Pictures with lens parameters
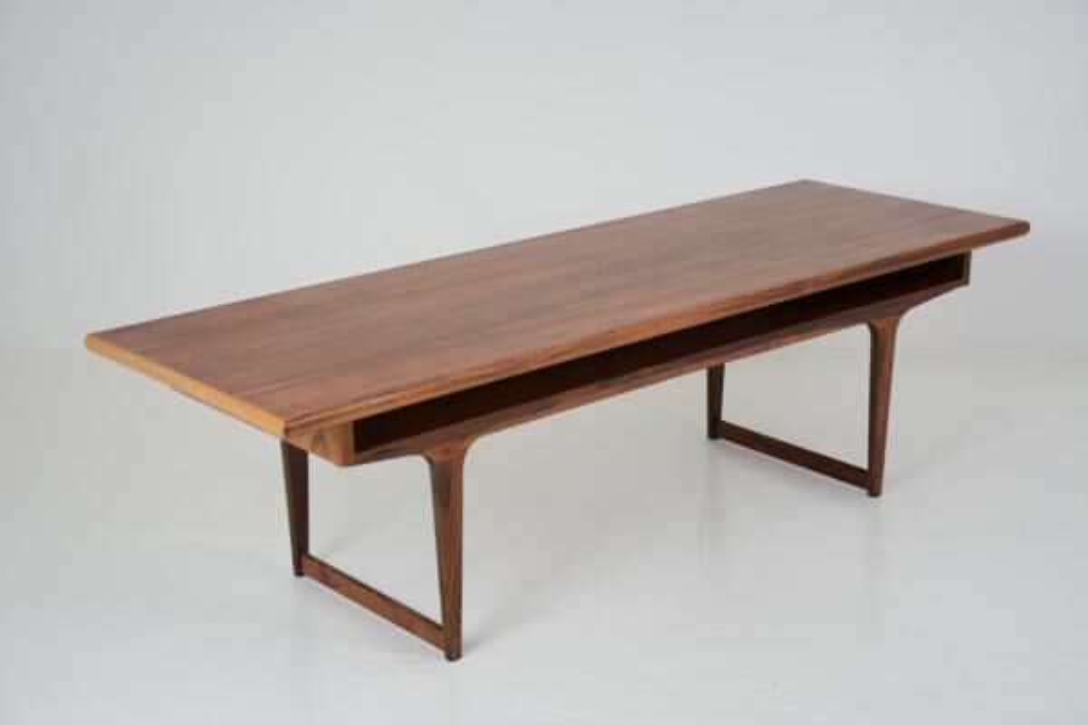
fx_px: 1813
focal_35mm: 60
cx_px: 544
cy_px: 362
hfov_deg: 33.4
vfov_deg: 22.6
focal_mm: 40
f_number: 4.5
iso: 100
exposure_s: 1/80
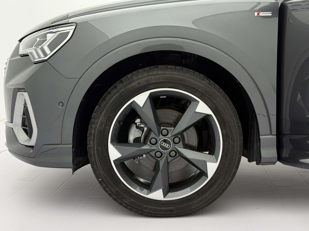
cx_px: 154
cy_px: 116
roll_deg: -0.2
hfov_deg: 39.7
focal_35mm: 48
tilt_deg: -7.7
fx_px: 428
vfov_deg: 30.3
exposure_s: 1/100
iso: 50
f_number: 1.78
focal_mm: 6.76
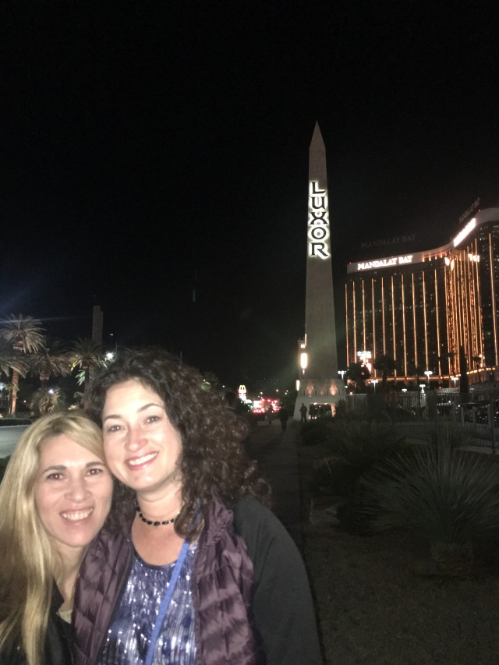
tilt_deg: +8.2
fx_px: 557
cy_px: 332
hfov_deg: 48.2
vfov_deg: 61.7
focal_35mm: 29
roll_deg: +1.1
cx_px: 250
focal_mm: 4.15
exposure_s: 1/16
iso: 500
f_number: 2.2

Problem description:
Without the pictures, retype all of the data above exactly.

Reply to the task:
fx_px: 1813
focal_35mm: 60
cx_px: 544
cy_px: 362
hfov_deg: 33.4
vfov_deg: 22.6
focal_mm: 40
f_number: 4.5
iso: 100
exposure_s: 1/80
cx_px: 154
cy_px: 116
roll_deg: -0.2
hfov_deg: 39.7
focal_35mm: 48
tilt_deg: -7.7
fx_px: 428
vfov_deg: 30.3
exposure_s: 1/100
iso: 50
f_number: 1.78
focal_mm: 6.76
tilt_deg: +8.2
fx_px: 557
cy_px: 332
hfov_deg: 48.2
vfov_deg: 61.7
focal_35mm: 29
roll_deg: +1.1
cx_px: 250
focal_mm: 4.15
exposure_s: 1/16
iso: 500
f_number: 2.2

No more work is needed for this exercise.